6) Control the message
This is one of the most important steps in the process, but one that few people consider. In the new economy, people are becoming their own media companies.
Even if they have a full-time job, they “market” and “advertise” themselves as they craft their own personal brand on Facebook, Twitter, online video, and photos.
What they need to do in this case is also be their own publicist.
It’s a sad fact that any kind of office turmoil will immediately be followed by office gossip. Human nature dictates that there will be some people thrilled to be the first person to inform everyone, “Did you hear the news? Joe and Sue just got fired!”
Rarely are the facts correct as gossip spreads.
The sentiment at best is “Poor Joe, he must be devastated” and at worst “I bet it was because he failed on his latest project.”
What follows is the outline of an email that I sent to employees in my department that I was close to, and the intention behind it.
Sample e-mail when laid off
“Hello, by now you’re probably aware that my job was eliminated this morning during the reorganization.”
[This addresses the situation, emphasizes the fact that it was a result of the restructure and not performance-based, and gives people words to repeat].
“However, I will be here through the end of the week to help with the transition. During this time, you don’t have to “tip-toe” around the issue so feel free to stop by.”
[When something like this happens in an office, people don’t know how to react. In my case, I immediately saw how awkward everyone was, as they didn’t know whether to avoid me or to console me. I broke the ice by telling them I was fine and this made sense to them since I was cooperating during the transition].
“In fact, rather than feel sorry for me, you’ll probably want to wipe the smile off of my face since I’m actually really excited. As you know, I have a myriad of side projects including my book, my blog, and speaking opportunities. I’ve already started researching working remotely from Buenos Aires.”
[Is this bragging a bit and putting a PR spin on the story? Yes. However, the reason it works is that it was 100% true. People knew of my side interests, I had already started developing a plan to quit my job in the next 6 months, and I ended up keeping my promise – I was working from a café in South America exactly 6 weeks later.]
If done right, the sentiment can turn from “That poor person lost their job” to “Hmmm, I kind of wish I didn’t have to work either.”
The gossip crowd loves when someone is blindsided by news, so another alternative would be to say “I knew with this economy no job was safe, so fortunately I’ve kept my resume up to date, I have a wide range of professional contacts, and I’ve already started planning out companies that I am going to reach out to.” The key here?
Show that you are being proactive about the news.
The final step I took was emailing a group of employees, vendors, and contacts outside of my immediate department. For me, this included the editor in chief of both Wired Magazine and Wired.com, the close staff I worked with in the San Francisco office, and all the various mentors and fantastic coworkers I had worked with in this large company over the past 5 years.
I quickly detailed the situation, said what a privilege it was working with them, and gave them helpful information on who to contact for my old obligations, and how to keep in touch with me in the future. Again, it really helps if this was true. I really did enjoy my 5 years there, and made a lot of good friends.
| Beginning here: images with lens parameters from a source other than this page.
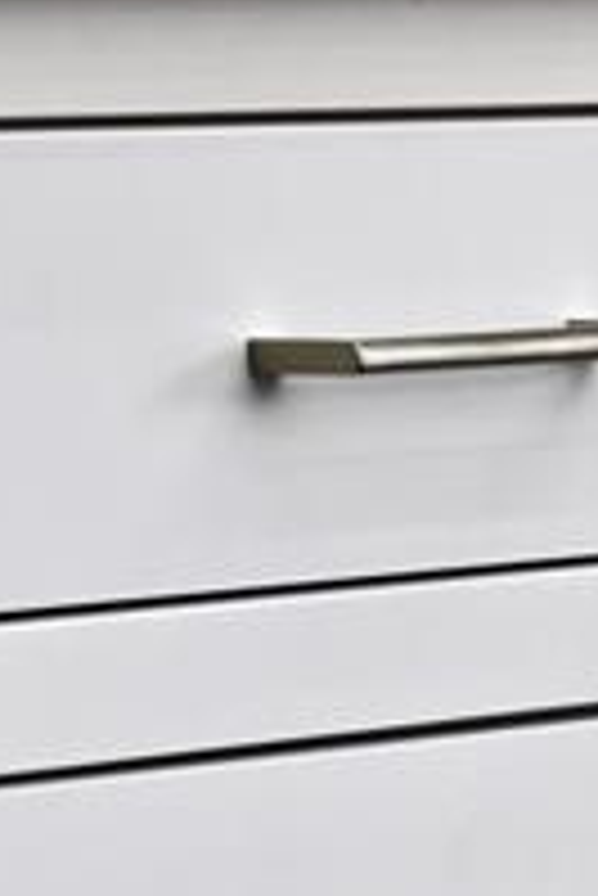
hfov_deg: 3.5
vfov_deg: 5.3
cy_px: -126
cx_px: 1911
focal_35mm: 386
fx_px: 9600
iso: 800
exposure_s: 1/20
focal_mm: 50
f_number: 8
High-level executives don’t like to be caught by surprise with information, so they appreciate being told the facts right away and being in the know. Everyone can be gracious when things are going well, but taking the high road when situations change shows your true character should your paths cross again.
By following these action items, not only can you avoid burning bridges, but you can actually build some on the way out. That’s a good thing for any kind of relationship.